Rohe Gitarren beflügeln den Realismus des Films, in dem sich die Figuren minimalistisch, fast schlaftrunken bewegen. "Für ihre Lust und ihre Neugier bezahlt die Jugend einen Preis", meint die Regisseurin. Der ist häufig hoch, wie auch die Dokumentation "Once Upon A Time Proletarian" zeigt. In zwölf Kapiteln, die nichts beschönigen, erzählen malochende Fischverkäufer, Hotelangestellte, ewige Mao-Anhänger und Bauern von der oft bedrückenden Gegenwart in China - und ihren nicht schweigen wollenden Sehnsüchten nach einem besseren Leben.

Als Vertreterin der jüngeren Künstlergeneration interessiert sich die auf dem Land aufgewachsene Xiaolu Guo nicht für die Martial-Arts-Dramen ihrer Lehrer Chen Kaige oder Zhang Yimou. "Mich beschäftigt das Dilemma des modernen Lebens, die Isolation und die Verwirrung der Liebe." Guo selbst, 1973 zum Ende der Kulturrevolution in einem südchinesischen Fischerdorf geboren, erlebte zu Hause die maoistischen Parolen ihrer Mutter, einer Schauspielerin.

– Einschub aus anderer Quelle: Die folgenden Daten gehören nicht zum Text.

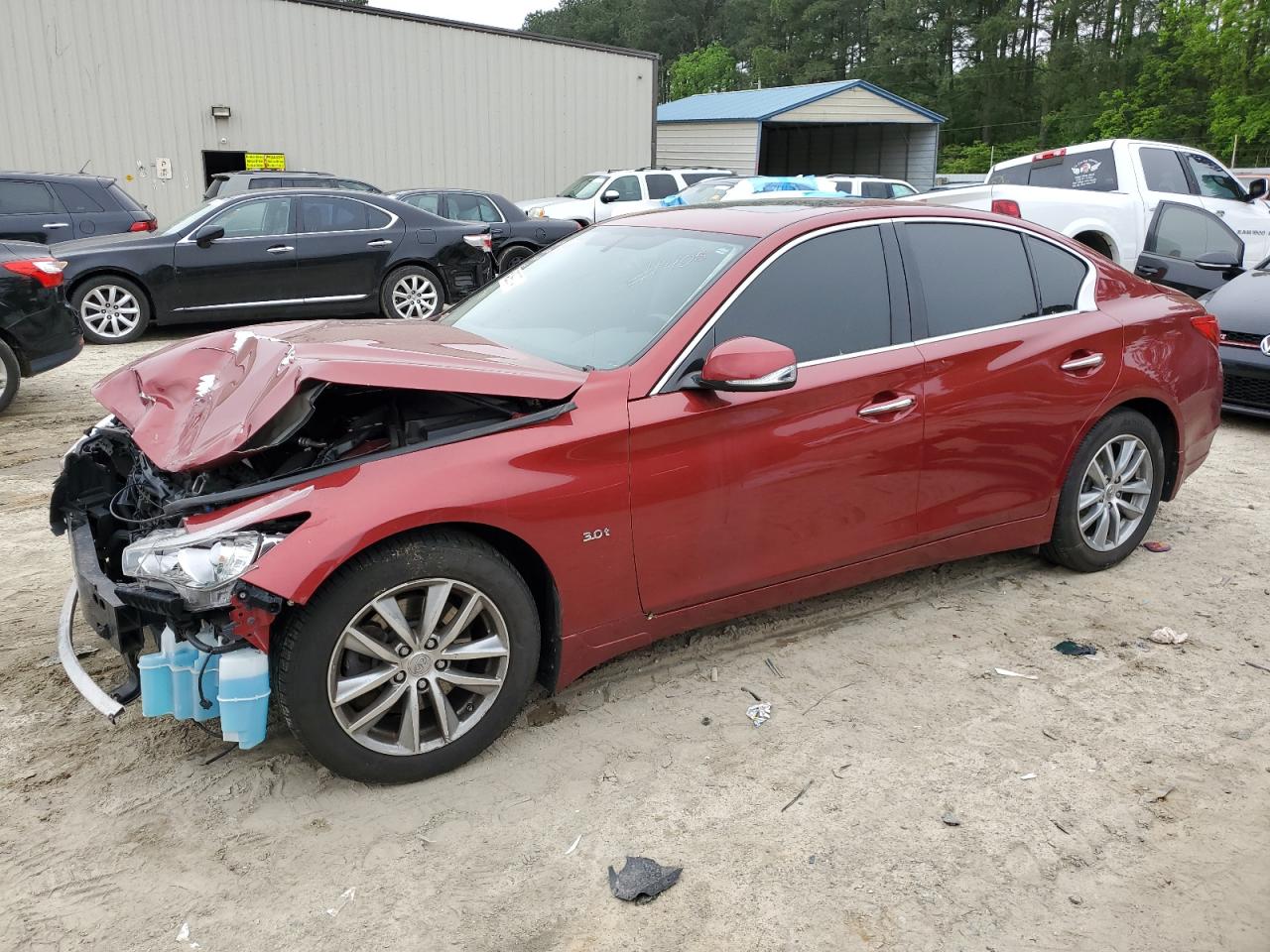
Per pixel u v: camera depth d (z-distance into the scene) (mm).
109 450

Der Vater, ein Landschaftsmaler, vergriff sich aus Sicht der politischen Funktionäre in der Farbe und landete im Arbeitslager. Die unangepasste Xiaolu Guo besuchte die Zentrale Filmhochschule in Peking und schrieb Drehbücher für TV-Soaps. Später ging sie mit einem Stipendium nach London.

Seither verfilmt sie stets ihre eigenen Bücher. Manche schreibt sie auch nur fürs Regal. Nach sieben weitgehend unbemerkten Romanen gelang der 36-Jährigen mit "Kleines Wörterbuch für Liebende" (2006), ebenfalls über eine junge Chinesin, die sich in London durchschlägt, weltweit der literarische Durchbruch. Soeben ist der Nachfolger "Ein Ufo, dachte sie" auch bei uns erschienen. Auch darin vermischen sich Paralleluniversen auf ironische Weise. Eine unverheiratete Dorfbewohnerin sieht im Jahr 2012 eine Himmelserscheinung, begegnet einem verletzten Fremden im Reisfeld und versorgt ihn. Das ist zu viel für die chinesische Obrigkeit. Agenten löchern die Bewohner. Das Dorfgefüge gerät vollends aus dem Lot, als der Fremde, ein Amerikaner, auch noch Geld schickt. Köstlich parodiert Guo hier die Funktionäre, die Landbewohner - und sogar eine weibliche Mao-Figur.

Egal ob in Film oder Literatur, Xiaolu Guo sieht sich zuallererst als Geschichtenerzählerin. Das Drehbuch zu "Ein Ufo, dachte sie" errang in diesem Jahr bei den Filmfestspielen von Cannes den "Best Script Prize". Verfilmen wird Guo es im kommenden Frühjahr - wiederum mit erlesener Hamburger Beteiligung: der Filmproduktion Corazón International von Fatih Akin und Klaus Maeck.

Xiaolu Guo wird wohl weiter durch die Welt driften.